Press "Enter" to skip to content

EU-Coronavirus-Stupser: Brüssel bestraft Italien trotz Ausbruch mit einer Geldstrafe von 7 Mio. GBP

EU-CHEF Ursula von der Leyen hielt am Mittwoch eine emotionale Rede und behauptete, Europa werde mit Italien zusammenarbeiten, um die Ausbreitung des neuen Coronavirus zu stoppen. Nicht einmal einen Tag später verurteilte der Europäische Gerichtshof das stiefelförmige Land mit einer Geldstrafe von fast 7 Millionen Pfund.

Am Mittwoch verhängte Italien umfassende landesweite Beschränkungen für Reisen und öffentliches Leben, um den Ausbruch des Coronavirus einzudämmen, der die achtgrößte Volkswirtschaft der Welt in eine steile Rezession stürzen dürfte. Die angekündigten Maßnahmen umfassen Reisebeschränkungen für 60 Millionen Einwohner, ein Verbot öffentlicher Veranstaltungen, die Schließung von Schulen, Kinos, Museen und Fitnessstudios, Restaurants, Bars und Geschäften.
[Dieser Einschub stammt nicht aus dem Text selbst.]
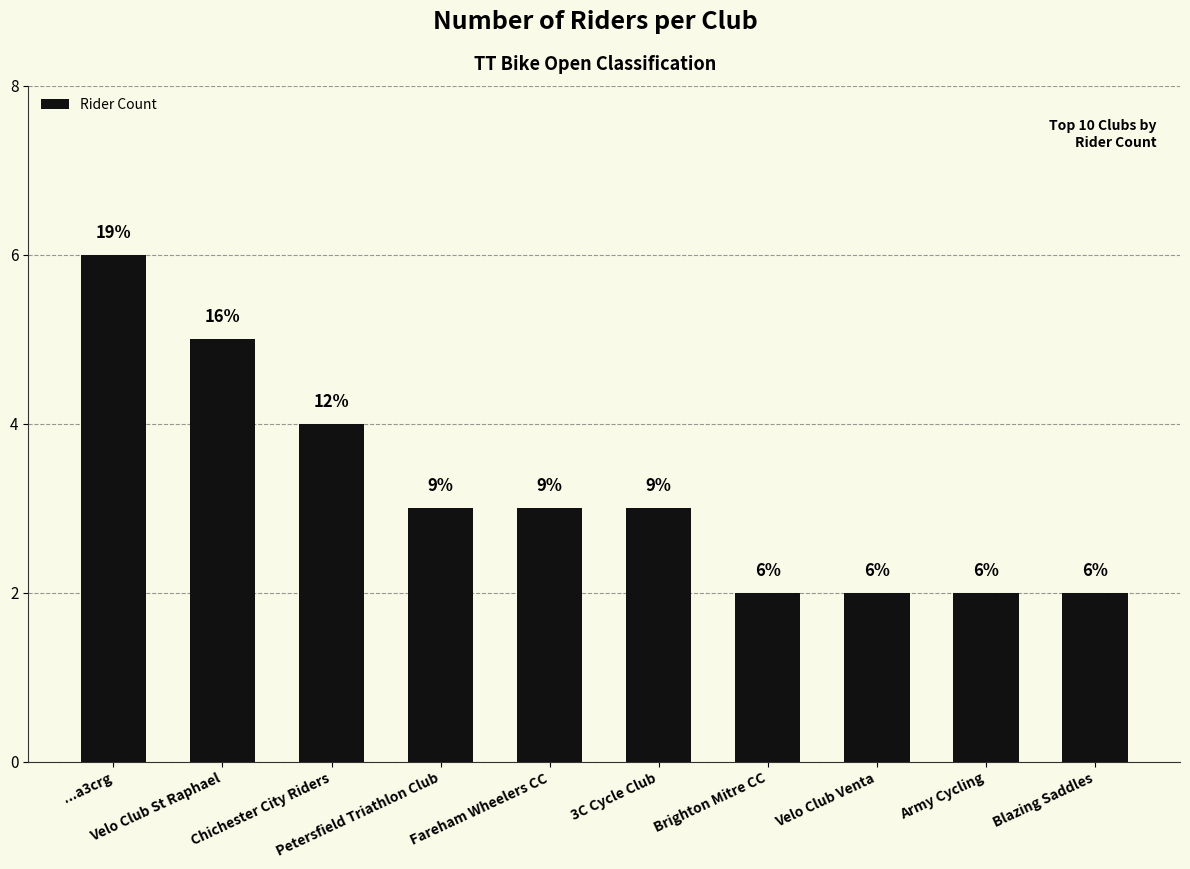

True or false: the data shows 1 at Brighton Mitre CC.

False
Die italienische Regierung ergriff Maßnahmen, da die Zahl der durch das Coronavirus verursachten Todesfälle 827 (jetzt 1.266) und die Zahl der Infektionen 14.000 (jetzt 17.660) überstieg.

Die Beschränkungen gelten mindestens bis zum 3. April.

Jack Allen-Reynolds, leitender europäischer Ökonom bei Capital Economics, sagte CNN, dass Italiens Wirtschaft in der ersten Jahreshälfte stark schrumpfen wird – auch wenn die Beschränkungen Ende April aufgehoben werden und das BIP für das gesamte Jahr 2020 um etwa 2 Prozent sinken wird .

Der Rückgang des BIP werde “viel größer” sein, wenn die Beschränkungen bis Ende Juni verlängert würden, fügte er hinzu.

Er sagte: „Dies berücksichtigt nicht die Auswirkungen auf den Bankensektor.

“Die Auswirkungen der Auswirkungen des Virus auf andere Teile der Eurozone oder die potenzielle Unterbrechung der Lieferkette, wenn das Virus in Deutschland und anderen wichtigen Handelspartnern tatsächlich abhebt.”

Als Reaktion auf die Kritik, dass die EU nur langsam geholfen habe, hielt die Präsidentin der Europäischen Kommission, Ursula von der Leyen, am Mittwoch eine Rede und behauptete, Brüssel werde mit Italien zusammenstehen.

Inmitten der als schlimmste Gesundheits- und Wirtschaftskrise unserer Generation bezeichneten Krise verhängte der Europäische Gerichtshof, der die Aufgabe hat, die Einhaltung des europäischen Rechts sicherzustellen, gegen das stiefelförmige Land eine Geldstrafe von 6,8 Mio. GBP nachdem die dem sardischen Hotelsektor 2008 gewährten staatlichen Beihilfen vollständig zurückgefordert wurden.

Beihilfen gelten als unzulässig, weil sie „zu Verzerrungen des Wettbewerbsgrundsatzes im EU-Recht führen“.

In den frühen 2000er Jahren gewährte der italienische Staat dem sardischen Hotelsektor verschiedene Kredite.

Im Jahr 2009 gründete die EU jedoch Italien, um die von den Unternehmern geleistete Hilfe (12,4 Mio. GBP) zurückzufordern.

2012 wurde auf Vorschlag der Europäischen Kommission die erste Klage wegen Nichterfüllung von Verpflichtungen eingeleitet.

Der zweite wurde sechs Jahre später ausgelöst, da die für September 2014 festgelegten Wiederherstellungsfristen nicht eingehalten wurden.

Zu dieser Zeit behauptete Rom, dass es angesichts der vielen Jahre seit der Auszahlung der Mittel „unmöglich“ sei, das den sardischen Hoteliers gewährte Geld zurückzubekommen.

Der Europäische Gerichtshof sagte jedoch, Italien habe nicht nachgewiesen, dass es unmöglich sei, die Beträge zurückzugewinnen, und sprach zwar die in den letzten Jahren unternommenen Anstrengungen an, sprach jedoch von einem schwerwiegenden und dauerhaften Verstoß, der zu einer Verzerrung des Wettbewerbs geführt hätte.

Zusätzlich zu der Geldbuße von 6,8 Mio. GBP flankierte die EU für jeden weiteren Verspätungstag weitere 72.000 GBP.